Prolonged exposure of human dermal fibroblasts (HDF) to ultraviolet (UV) radiation triggers the production of reactive oxygen species by upregulating the expression of matrix metalloproteinases (MMPs), causing type-I collagen degradation and photoaging. A sulfated (1 → 3)/(1 → 4) mannogalactan exopolysaccharide (BVP-2) characterized as [→3)-α-Galp-{(1 → 4)-α-6-O-SO-Manp}-(1 → 3)-α-6-O-SO-Galp-(1→] was isolated from seaweed-associated heterotrophic bacterium Bacillus velezensis MTCC13097. Whole genome analysis of B. velezensis MTCC13097 (Accession number JAKYLL000000000) revealed saccharine biosynthetic gene clusters for exopolysaccharide production. BVP-2 administered cells showed noteworthy reduction in mitochondrial superoxide (∼85 %, p < 0.05) and ROS production (62 %) than those exhibited by UV-A irradiated HDF cells.
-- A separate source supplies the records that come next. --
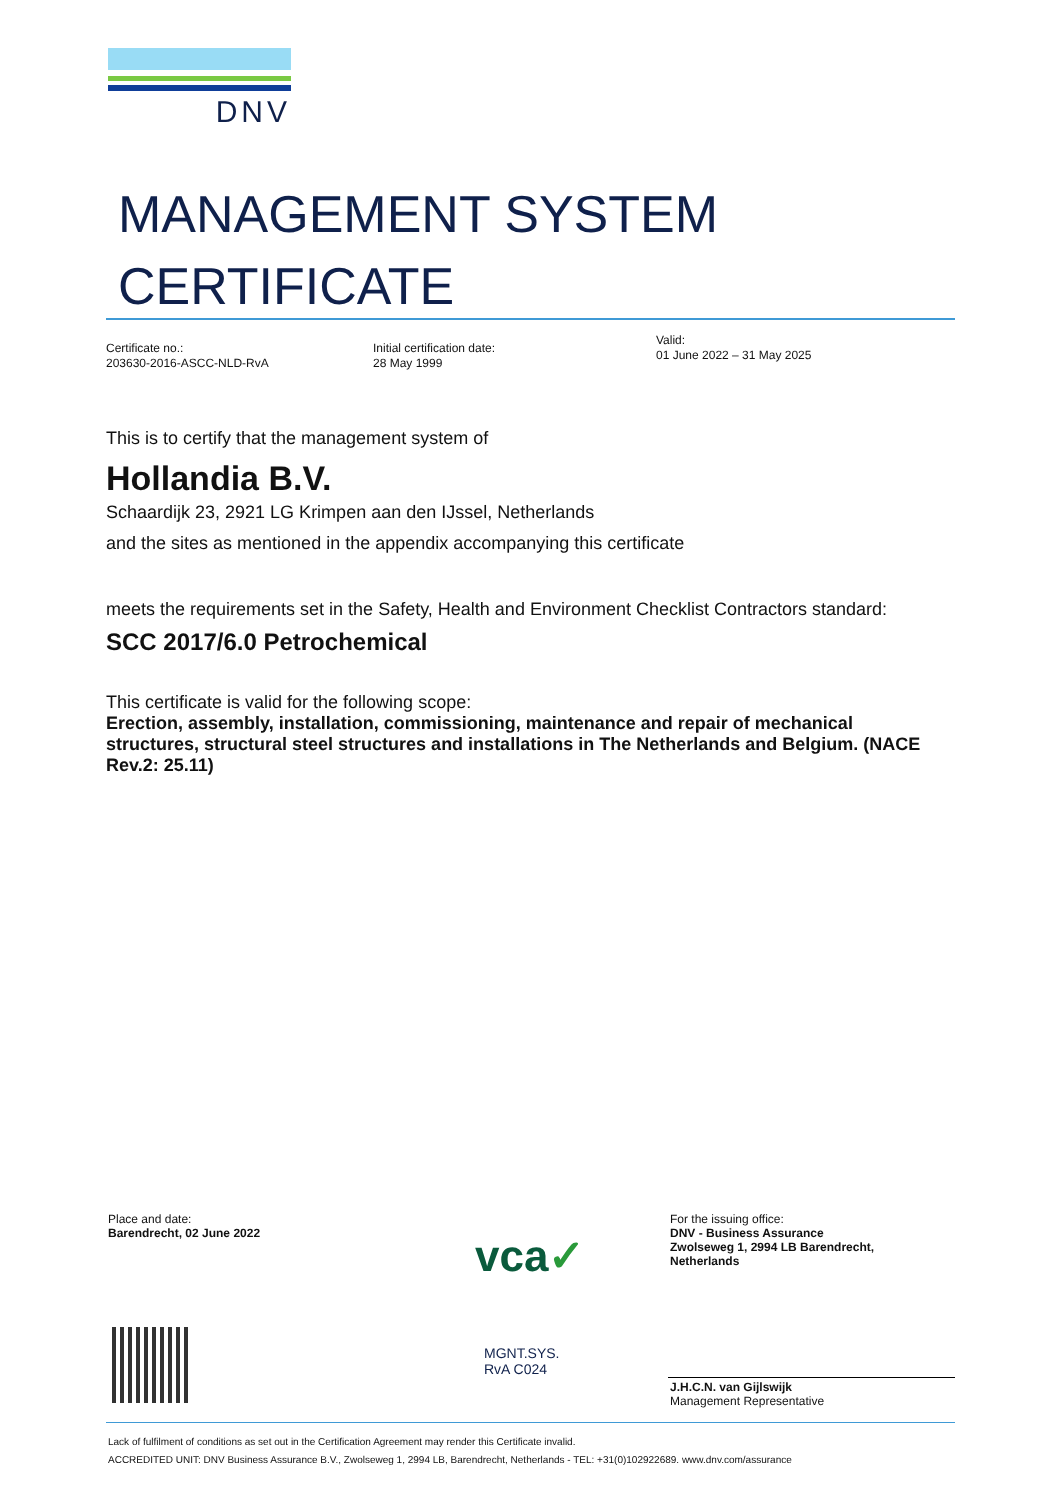DNV
MANAGEMENT SYSTEM
CERTIFICATE
Certificate no.:
203630-2016-ASCC-NLD-RvA
Initial certification date:
28 May 1999
Valid:
01 June 2022 – 31 May 2025
This is to certify that the management system of
Hollandia B.V.
Schaardijk 23, 2921 LG Krimpen aan den IJssel, Netherlands
and the sites as mentioned in the appendix accompanying this certificate
meets the requirements set in the Safety, Health and Environment Checklist Contractors standard:
SCC 2017/6.0 Petrochemical
This certificate is valid for the following scope:
Erection, assembly, installation, commissioning, maintenance and repair of mechanical structures, structural steel structures and installations in The Netherlands and Belgium. (NACE Rev.2: 25.11)
Place and date:
Barendrecht, 02 June 2022
vca✓
MGNT.SYS.
RvA C024
For the issuing office:
DNV - Business Assurance
Zwolseweg 1, 2994 LB Barendrecht,
Netherlands
J.H.C.N. van Gijlswijk
Management Representative
Lack of fulfilment of conditions as set out in the Certification Agreement may render this Certificate invalid.
ACCREDITED UNIT: DNV Business Assurance B.V., Zwolseweg 1, 2994 LB, Barendrecht, Netherlands - TEL: +31(0)102922689. www.dnv.com/assurance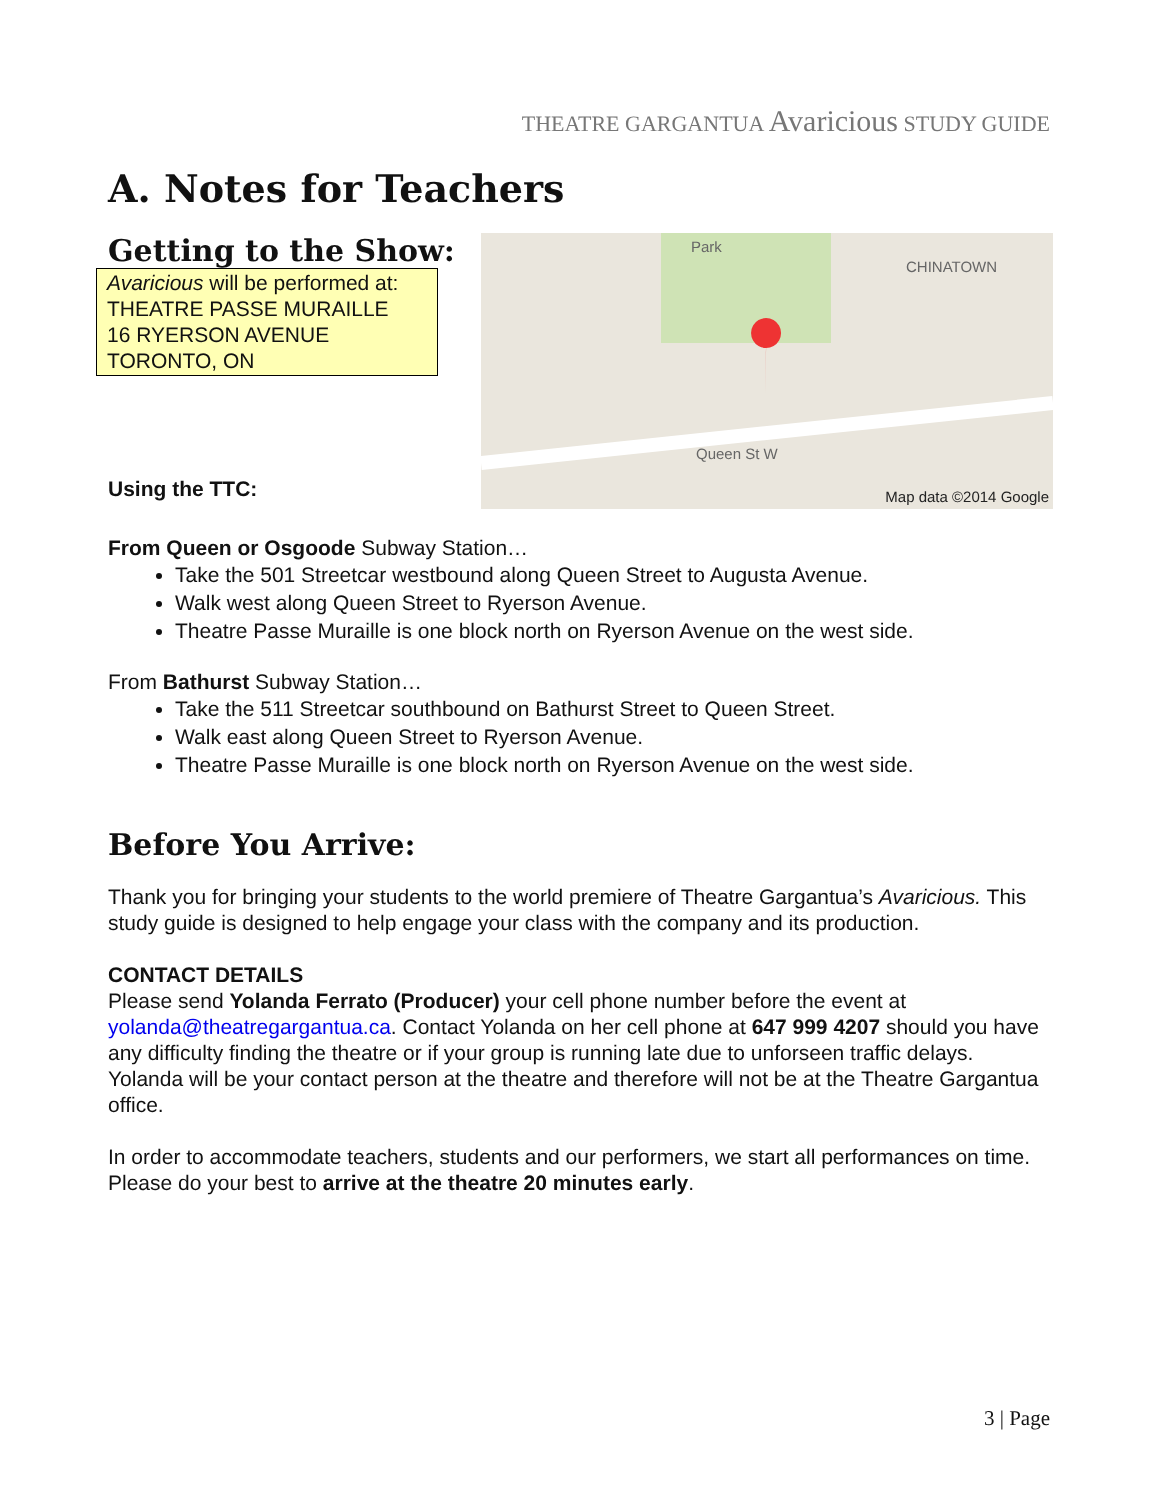THEATRE GARGANTUA Avaricious STUDY GUIDE
A. Notes for Teachers
Getting to the Show:
Avaricious will be performed at:
THEATRE PASSE MURAILLE
16 RYERSON AVENUE
TORONTO, ON
Using the TTC:
Park
CHINATOWN
Queen St W
Map data ©2014 Google
From Queen or Osgoode Subway Station…
Take the 501 Streetcar westbound along Queen Street to Augusta Avenue.
Walk west along Queen Street to Ryerson Avenue.
Theatre Passe Muraille is one block north on Ryerson Avenue on the west side.
From Bathurst Subway Station…
Take the 511 Streetcar southbound on Bathurst Street to Queen Street.
Walk east along Queen Street to Ryerson Avenue.
Theatre Passe Muraille is one block north on Ryerson Avenue on the west side.
Before You Arrive:
Thank you for bringing your students to the world premiere of Theatre Gargantua’s Avaricious. This study guide is designed to help engage your class with the company and its production.
CONTACT DETAILS
Please send Yolanda Ferrato (Producer) your cell phone number before the event at yolanda@theatregargantua.ca. Contact Yolanda on her cell phone at 647 999 4207 should you have any difficulty finding the theatre or if your group is running late due to unforseen traffic delays. Yolanda will be your contact person at the theatre and therefore will not be at the Theatre Gargantua office.
In order to accommodate teachers, students and our performers, we start all performances on time. Please do your best to arrive at the theatre 20 minutes early.
3 | Page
Oxidative imbalance in HDF cells (after UV-A exposure) was recovered with BVP-2 treatment by significantly downregulating nitric oxide (NO) production (98.6 μM/mL, 1.9-fold) and DNA damage (⁓67 %) in comparison with UV-A induced cells (191.8 μM/mL and 98.7 %, respectively). UV-irradiated HDF cells showed a ∼30-50 % downregulation in the expression of MMPs (1, 2, and 9) following treatment with BVP-2. Considerable amount of sulfation (18 %) along with (1 → 3)/(1 → 4) glycosidic linkages in BVP-2 could be pivotal factors for down-regulation of the intracellular MMP-1, which was further supported by molecular docking and structure-activity studies. The (1 → 3)/(1 → 4)-linked bacterial exopolysaccharide (BVP-2) might be used as prospective natural lead to attenuate and mitigate UV-A-induced photoaging.